**Texto de lectura**
* * * * *
«La civilización euroasiática no existe y desde luego los rusos no la encarnan. ¡Pobre Putin! Tampoco la salvación de esa quimérica civilización le vale como excusa. Debe seguir buscando la causa por la que sus soldados van a morir en Ucrania y a masacrar a los ucranianos. No la encontrará, porque no existe».
Por lo general, las guerras tienen un motivo: la guerra
de Ucrania no lo tiene, lo que es una innovación notable. Cuando Putin
emprendió las operaciones militares, se trataba de proteger a los rusos contra
la opresión ucraniana. Pero, cuál no sería la sorpresa de los soldados rusos,
intoxicados por esta propaganda, al descubrir que la mayoría de los ucranianos
hablaban ruso y compartían la misma cultura que ellos. La única diferencia
entre los invasores y los invadidos era la democracia: Ucrania es una democracia,
Rusia no lo es. Por lo tanto, Putin tuvo que inventar otra causa para
justificar la invasión: liberar a los ucranianos del neonazismo, completar la
obra del Ejército Rojo en 1945. ¡Vaya! Los soldados rusos no han descubierto en
Ucrania ni un solo nazi, ni antiguo ni nuevo; peor aún, el presidente ucraniano
es judío y su familia fue asesinada por los nazis. Putin tuvo que renunciar
también a ese motivo. Propuso entonces un tercero: salvar a Rusia de una inminente
invasión de la OTAN, que la asediaba. Pero Rusia era la menor de las
preocupaciones de la OTAN, una alianza estrictamente defensiva; sus miembros,
hasta la invasión de Ucrania, estaban más bien preocupados por el islamismo en
Oriente Próximo y el Sahel. En cuanto a Estados Unidos, Rusia estaba muy por
detrás de China en sus preocupaciones.
Paradójicamente, ha sido la invasión de Ucrania lo que ha
restaurado la OTAN, sobre la que Emmanuel Macron dijo el año pasado, con razón,
que se encontraba en situación de muerte cerebral. Privado de una causa justa
para legitimar su guerra, Putin sigue buscando. Cree haberla encontrado: su
guerra tendría la ambición de salvar a la civilización ‘euroasiática’ (antes se
la denominaba eslavófila) del imperialismo de la civilización occidental. El
conflicto de Ucrania sería un choque de civilizaciones con Ucrania como línea
del frente. Al hacerlo, Putin exhuma un viejo mito que se remonta al siglo XIX.
Este fue el siglo del romanticismo nacionalista en Europa: poetas, literatos y
cantantes redescubrieron o reinventaron las llamadas tradiciones ancestrales
amenazadas por la era de la máquina y la modernidad. Los escandinavos se
redescubrieron como vikingos, los italianos volvieron a sentirse romanos, los
serbios crearon un nuevo idioma nacional, los judíos inventaron el hebreo
moderno.
El primer premio Nobel de Literatura se otorgó a un poeta
francés porque escribía en occitano, lengua que ya nadie hablaba. Este
romanticismo étnico, que dejó algunas huellas en el País Vasco, Cataluña,
Córcega y Escocia, era una reacción más intelectual que popular a lo que hoy se
denomina Primera Globalización. Los rusos no se libraron: como las élites
hablaban francés y alemán, los poetas exaltaban los idiomas supuestamente más
auténticos de los campesinos rusos.
* * * * *
Datos extraídos de una colección:
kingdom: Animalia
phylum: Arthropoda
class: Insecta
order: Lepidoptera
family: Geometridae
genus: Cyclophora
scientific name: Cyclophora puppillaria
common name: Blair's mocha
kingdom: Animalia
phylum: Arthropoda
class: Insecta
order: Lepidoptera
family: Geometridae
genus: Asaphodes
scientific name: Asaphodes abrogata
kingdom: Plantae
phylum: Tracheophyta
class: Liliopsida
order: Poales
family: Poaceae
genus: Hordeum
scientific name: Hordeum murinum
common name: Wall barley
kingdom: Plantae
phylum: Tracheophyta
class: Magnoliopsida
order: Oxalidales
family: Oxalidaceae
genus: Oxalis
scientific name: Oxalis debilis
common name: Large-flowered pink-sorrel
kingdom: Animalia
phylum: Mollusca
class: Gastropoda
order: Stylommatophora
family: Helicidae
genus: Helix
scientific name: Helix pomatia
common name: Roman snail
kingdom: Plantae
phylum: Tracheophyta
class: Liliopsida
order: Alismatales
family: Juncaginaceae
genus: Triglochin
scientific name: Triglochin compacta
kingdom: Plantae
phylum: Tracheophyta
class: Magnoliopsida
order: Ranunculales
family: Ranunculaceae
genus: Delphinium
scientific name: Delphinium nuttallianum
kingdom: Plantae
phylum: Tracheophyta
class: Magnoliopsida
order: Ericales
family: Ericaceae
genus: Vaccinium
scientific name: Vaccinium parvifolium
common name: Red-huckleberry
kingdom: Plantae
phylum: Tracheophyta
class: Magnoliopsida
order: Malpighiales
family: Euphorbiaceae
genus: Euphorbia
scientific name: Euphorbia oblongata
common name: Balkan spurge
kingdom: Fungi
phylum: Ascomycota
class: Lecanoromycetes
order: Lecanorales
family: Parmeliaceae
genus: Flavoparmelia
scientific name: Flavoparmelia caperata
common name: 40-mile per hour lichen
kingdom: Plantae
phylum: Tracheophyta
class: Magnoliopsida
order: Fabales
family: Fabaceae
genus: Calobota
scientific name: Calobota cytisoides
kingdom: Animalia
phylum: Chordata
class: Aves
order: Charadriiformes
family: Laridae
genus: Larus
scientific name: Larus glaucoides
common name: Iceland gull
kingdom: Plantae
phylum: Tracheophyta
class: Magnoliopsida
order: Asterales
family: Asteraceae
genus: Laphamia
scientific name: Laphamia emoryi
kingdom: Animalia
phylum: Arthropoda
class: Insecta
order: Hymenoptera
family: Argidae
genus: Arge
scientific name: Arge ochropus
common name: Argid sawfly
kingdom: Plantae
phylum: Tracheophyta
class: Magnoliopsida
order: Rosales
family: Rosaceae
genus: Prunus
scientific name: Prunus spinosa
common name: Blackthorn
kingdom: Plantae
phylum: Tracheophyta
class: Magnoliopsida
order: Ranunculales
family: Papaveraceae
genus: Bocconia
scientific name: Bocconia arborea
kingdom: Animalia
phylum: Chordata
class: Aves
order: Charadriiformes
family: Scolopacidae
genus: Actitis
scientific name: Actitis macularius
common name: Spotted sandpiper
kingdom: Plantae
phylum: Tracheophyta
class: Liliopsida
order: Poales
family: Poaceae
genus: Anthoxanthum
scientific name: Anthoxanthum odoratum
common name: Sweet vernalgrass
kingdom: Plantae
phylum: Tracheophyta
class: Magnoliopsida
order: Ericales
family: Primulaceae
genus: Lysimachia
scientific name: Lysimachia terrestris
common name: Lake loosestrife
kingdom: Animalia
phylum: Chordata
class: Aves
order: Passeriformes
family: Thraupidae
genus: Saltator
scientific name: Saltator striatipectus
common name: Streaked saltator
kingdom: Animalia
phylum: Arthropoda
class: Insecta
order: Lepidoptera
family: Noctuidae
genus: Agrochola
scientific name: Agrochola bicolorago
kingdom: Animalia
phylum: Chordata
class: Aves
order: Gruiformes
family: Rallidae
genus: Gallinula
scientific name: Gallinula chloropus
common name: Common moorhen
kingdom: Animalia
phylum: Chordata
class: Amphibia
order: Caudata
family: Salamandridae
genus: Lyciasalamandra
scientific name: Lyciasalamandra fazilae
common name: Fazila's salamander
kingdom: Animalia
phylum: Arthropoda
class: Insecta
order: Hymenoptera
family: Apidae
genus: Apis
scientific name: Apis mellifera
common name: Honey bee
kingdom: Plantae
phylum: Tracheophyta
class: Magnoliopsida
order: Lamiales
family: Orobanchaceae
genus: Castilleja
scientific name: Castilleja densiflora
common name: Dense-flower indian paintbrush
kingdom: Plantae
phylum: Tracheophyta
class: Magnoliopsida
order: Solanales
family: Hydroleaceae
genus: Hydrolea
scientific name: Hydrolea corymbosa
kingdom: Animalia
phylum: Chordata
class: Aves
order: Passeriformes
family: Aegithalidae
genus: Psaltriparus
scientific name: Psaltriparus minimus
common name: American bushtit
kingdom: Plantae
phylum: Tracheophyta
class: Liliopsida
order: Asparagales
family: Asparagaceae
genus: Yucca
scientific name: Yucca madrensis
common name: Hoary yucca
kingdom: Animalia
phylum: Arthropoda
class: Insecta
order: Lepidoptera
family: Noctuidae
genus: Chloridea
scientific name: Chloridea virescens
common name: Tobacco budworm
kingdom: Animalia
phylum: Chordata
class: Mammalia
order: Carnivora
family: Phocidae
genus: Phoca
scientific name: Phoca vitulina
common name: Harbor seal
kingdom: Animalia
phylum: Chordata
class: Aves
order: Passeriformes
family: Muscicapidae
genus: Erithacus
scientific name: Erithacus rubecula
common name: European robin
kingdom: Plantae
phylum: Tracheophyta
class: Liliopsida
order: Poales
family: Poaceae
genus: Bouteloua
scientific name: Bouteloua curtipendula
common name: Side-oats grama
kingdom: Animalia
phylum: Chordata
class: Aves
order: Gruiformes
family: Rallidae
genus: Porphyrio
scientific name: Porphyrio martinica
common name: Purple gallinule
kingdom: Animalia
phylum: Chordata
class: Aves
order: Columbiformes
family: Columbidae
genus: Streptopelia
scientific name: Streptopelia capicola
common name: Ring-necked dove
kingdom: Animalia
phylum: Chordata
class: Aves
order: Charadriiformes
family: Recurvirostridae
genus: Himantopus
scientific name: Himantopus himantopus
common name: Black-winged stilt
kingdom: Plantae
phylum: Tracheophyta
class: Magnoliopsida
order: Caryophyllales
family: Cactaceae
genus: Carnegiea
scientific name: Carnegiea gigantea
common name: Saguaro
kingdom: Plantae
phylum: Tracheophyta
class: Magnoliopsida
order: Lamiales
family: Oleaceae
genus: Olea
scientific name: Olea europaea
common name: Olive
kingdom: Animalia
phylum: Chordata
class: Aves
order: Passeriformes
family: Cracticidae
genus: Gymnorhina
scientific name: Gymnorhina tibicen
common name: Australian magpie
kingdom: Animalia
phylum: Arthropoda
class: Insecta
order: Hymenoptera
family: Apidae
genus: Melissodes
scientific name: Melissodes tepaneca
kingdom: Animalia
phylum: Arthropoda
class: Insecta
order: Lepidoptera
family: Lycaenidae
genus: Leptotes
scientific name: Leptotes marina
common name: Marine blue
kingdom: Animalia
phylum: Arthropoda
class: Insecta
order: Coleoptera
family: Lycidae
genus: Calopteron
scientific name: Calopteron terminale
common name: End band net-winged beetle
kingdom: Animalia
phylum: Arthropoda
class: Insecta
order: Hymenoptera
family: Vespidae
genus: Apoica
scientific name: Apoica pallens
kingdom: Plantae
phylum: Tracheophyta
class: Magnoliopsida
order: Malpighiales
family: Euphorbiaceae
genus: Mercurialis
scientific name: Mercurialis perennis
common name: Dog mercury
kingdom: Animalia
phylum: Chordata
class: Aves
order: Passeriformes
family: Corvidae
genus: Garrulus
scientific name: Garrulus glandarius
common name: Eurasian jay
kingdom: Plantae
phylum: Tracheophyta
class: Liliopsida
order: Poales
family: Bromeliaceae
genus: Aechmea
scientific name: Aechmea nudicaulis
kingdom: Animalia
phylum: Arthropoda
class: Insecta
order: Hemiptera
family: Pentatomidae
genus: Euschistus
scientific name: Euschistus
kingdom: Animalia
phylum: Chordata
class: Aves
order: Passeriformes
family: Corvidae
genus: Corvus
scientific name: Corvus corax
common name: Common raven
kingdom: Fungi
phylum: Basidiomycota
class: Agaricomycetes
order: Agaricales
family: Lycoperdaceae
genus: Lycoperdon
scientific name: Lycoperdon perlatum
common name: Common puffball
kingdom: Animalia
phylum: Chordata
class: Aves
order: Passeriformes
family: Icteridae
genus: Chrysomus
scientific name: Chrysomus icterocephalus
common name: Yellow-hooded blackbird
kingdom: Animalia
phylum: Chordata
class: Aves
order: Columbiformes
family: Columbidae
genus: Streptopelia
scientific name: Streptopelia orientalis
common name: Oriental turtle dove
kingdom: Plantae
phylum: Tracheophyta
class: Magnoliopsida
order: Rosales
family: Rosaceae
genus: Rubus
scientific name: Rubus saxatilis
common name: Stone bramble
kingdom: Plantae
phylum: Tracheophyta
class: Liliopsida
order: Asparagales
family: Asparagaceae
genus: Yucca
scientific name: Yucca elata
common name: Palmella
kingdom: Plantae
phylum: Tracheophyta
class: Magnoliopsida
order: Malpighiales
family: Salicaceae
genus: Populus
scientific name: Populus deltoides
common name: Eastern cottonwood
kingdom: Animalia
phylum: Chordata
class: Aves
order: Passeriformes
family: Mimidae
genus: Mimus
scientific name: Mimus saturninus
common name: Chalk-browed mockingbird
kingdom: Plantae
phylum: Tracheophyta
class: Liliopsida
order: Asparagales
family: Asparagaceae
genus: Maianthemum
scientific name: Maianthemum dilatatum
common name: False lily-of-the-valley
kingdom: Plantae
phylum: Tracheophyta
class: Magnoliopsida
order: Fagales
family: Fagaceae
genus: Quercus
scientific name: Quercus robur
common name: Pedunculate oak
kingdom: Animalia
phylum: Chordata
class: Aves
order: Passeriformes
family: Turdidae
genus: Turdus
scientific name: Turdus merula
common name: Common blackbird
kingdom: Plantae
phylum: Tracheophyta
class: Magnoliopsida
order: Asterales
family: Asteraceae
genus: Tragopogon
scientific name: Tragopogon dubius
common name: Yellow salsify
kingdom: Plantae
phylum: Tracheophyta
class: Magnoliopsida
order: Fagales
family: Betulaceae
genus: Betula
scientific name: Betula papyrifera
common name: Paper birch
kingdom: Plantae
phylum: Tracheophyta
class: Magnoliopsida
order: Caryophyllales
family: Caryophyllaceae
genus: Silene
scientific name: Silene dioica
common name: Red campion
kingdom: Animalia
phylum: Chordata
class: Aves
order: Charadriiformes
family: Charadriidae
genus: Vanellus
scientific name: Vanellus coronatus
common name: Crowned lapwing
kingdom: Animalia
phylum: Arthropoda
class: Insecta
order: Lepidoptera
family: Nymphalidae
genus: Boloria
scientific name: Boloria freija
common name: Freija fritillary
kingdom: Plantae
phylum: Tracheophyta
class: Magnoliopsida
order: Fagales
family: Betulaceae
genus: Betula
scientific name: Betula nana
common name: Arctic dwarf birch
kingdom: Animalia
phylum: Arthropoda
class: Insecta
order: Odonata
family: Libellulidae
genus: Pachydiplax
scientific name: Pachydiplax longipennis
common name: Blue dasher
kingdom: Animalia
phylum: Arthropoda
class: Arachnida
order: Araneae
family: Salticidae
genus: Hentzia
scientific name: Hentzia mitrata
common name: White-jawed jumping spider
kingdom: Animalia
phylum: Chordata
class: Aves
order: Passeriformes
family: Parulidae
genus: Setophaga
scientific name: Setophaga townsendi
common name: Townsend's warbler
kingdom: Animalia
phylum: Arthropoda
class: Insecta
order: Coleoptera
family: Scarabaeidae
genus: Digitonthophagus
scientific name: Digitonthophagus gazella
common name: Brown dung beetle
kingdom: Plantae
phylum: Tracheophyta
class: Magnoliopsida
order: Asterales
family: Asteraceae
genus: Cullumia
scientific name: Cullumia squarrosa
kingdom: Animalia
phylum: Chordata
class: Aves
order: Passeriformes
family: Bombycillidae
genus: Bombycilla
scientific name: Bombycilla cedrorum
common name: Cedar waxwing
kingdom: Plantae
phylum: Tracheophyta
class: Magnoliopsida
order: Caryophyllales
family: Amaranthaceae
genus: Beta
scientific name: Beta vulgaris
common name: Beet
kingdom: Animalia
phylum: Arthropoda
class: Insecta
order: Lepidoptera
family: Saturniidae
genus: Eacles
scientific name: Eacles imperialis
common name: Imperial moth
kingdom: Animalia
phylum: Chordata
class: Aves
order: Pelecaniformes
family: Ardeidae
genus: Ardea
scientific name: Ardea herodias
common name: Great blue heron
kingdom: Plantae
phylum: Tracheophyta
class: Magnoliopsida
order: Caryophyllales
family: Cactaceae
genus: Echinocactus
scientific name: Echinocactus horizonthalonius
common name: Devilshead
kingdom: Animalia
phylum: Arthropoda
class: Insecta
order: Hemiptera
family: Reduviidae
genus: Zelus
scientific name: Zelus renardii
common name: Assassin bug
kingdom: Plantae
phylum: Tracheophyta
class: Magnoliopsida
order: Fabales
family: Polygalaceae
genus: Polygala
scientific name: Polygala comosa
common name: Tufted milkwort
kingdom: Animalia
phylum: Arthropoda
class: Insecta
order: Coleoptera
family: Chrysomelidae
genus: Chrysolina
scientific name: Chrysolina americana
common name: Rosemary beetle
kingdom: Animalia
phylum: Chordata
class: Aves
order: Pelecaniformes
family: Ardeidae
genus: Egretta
* * * * *
**Tareas**
A – Resume en dos oraciones el texto sobre la guerra de Ucrania.
B – Prosigue el texto sobre la guerra de Ucrania desde el punto en que se detiene.

**Respuestas por tarea**
A – Según el texto, Putin ha ido cambiando la justificación de la invasión de Ucrania: proteger a los rusos de la opresión ucraniana, liberar a los ucranianos del neonazismo y salvar a Rusia de una invasión de la OTAN, motivos que el texto va desmontando uno a uno. Ahora presenta la guerra como la defensa de la civilización euroasiática frente al imperialismo occidental, con lo que exhuma un viejo mito que se remonta al romanticismo nacionalista europeo del siglo XIX.

B –
Este romanticismo ruso, la eslavofilia, llevó a la gente
a creer que Rusia no estaba ni en Europa ni en Asia, sino que encarnaba, por sí
misma, una civilización más comunitaria, más cálida, menos materialista, menos
individualista y más cristiana que el Occidente europeo. El cantor de esta
eslavofilia redentora fue Dostoievski, que sintetizó esta tesis en un famoso
discurso, la biblia de los eslavófilos, pronunciado en 1880 con motivo de la
inauguración de la estatua del poeta Pushkin en Moscú.
Después de la revolución de 1917, esta exaltación de la
diferencia rusa fue reemplazada por la ambición mundial de extender el
comunismo: este, para imponerse a todos, no podía ser ruso. Además, Lenin se
expresaba normalmente en alemán y Stalin era georgiano. Adiós a la eslavofilia,
salvo en la obra de Alexander Solzhenitsin, un cantor aislado y sin público en
su propio país, de una civilización eslava y cristiana, antioccidental y
antimaterialista. Pero he aquí por fin la oportunidad buscada por Putin:
mantiene su buena causa, la salvación de la civilización euroasiática. Para dar
algo de sustancia intelectual a su tesis, ha desenterrado a un filósofo
desconocido que defiende esta línea, un tal Alexander Dougin: los servicios de
propaganda lo convierten en una estrella de la televisión oficial. Es de
palabra fácil y tiene una larga barba gris, el look perfecto para el papel.
Pero, ¿quién cree realmente, en Rusia y en otros lugares,
que existe esta civilización euroasiática alternativa y que Putin es su
cruzado? En todo caso, no los rusos, que siempre se han considerado europeos.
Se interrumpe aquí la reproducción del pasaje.